# Exercise goal
Gather every line of the records below that contains the string "horaires". Copy each of those lines in full.

(Transcribed page contents)
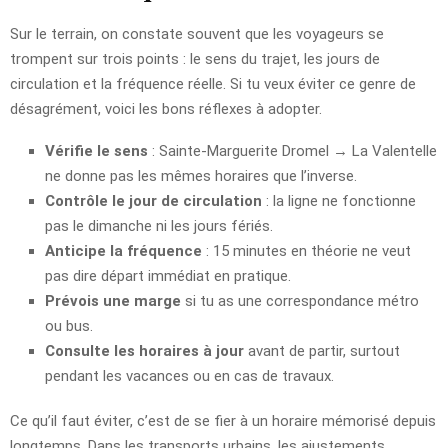
Sur le terrain, on constate souvent que les voyageurs se
trompent sur trois points : le sens du trajet, les jours de
circulation et la fréquence réelle. Si tu veux éviter ce genre de
désagrément, voici les bons réflexes à adopter.
Vérifie le sens
: Sainte-Marguerite Dromel → La Valentelle
ne donne pas les mêmes horaires que l’inverse.
Contrôle le jour de circulation
: la ligne ne fonctionne
pas le dimanche ni les jours fériés.
Anticipe la fréquence
: 15 minutes en théorie ne veut
pas dire départ immédiat en pratique.
Prévois une marge
si tu as une correspondance métro
ou bus.
Consulte les horaires à jour
avant de partir, surtout
pendant les vacances ou en cas de travaux.
Ce qu’il faut éviter, c’est de se fier à un horaire mémorisé depuis
longtemps. Dans les transports urbains, les ajustements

# Reply to the task
ne donne pas les mêmes horaires que l’inverse.
Consulte les horaires à jour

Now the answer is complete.